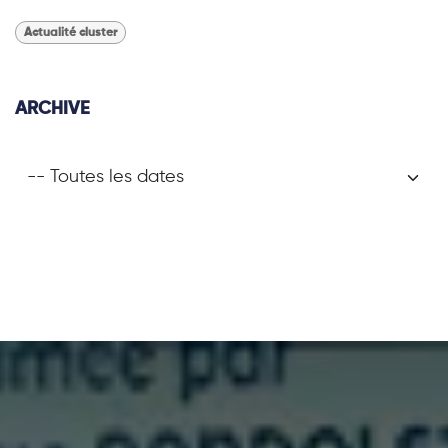
Actualité cluster
ARCHIVE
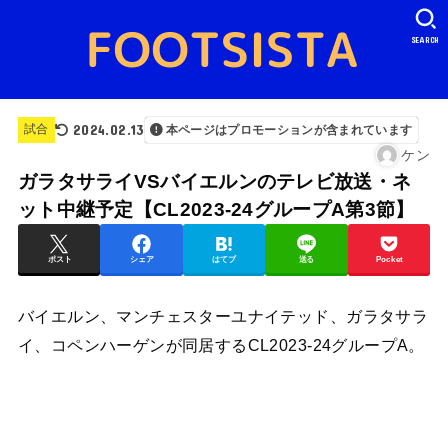
SEARCH
2024.02.13
試合
本ページはプロモーションが含まれています
ケン
ガラタサライVSバイエルンのテレビ放送・ネ
ット中継予定【CL2023-24グループA第3節】
ポスト
シェア
はてブ
送る
Pocket
バイエルン、マンチェスターユナイテッド、ガラタサラ
イ、コペンハーゲンが同居するCL2023-24グループA。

--- --- ---

» **Prompt**
Rewrite the text of the items above, replacing every "バイエルン" with "バイエルン・ミュンヘン" and keeping everything else the same. Leave the pictures out.

» **Reply**
Actualité cluster
ARCHIVE
SEARCH
2024.02.13
試合
本ページはプロモーションが含まれています
ケン
ガラタサライVSバイエルン・ミュンヘンのテレビ放送・ネ
ット中継予定【CL2023-24グループA第3節】
ポスト
シェア
はてブ
送る
Pocket
バイエルン・ミュンヘン、マンチェスターユナイテッド、ガラタサラ
イ、コペンハーゲンが同居するCL2023-24グループA。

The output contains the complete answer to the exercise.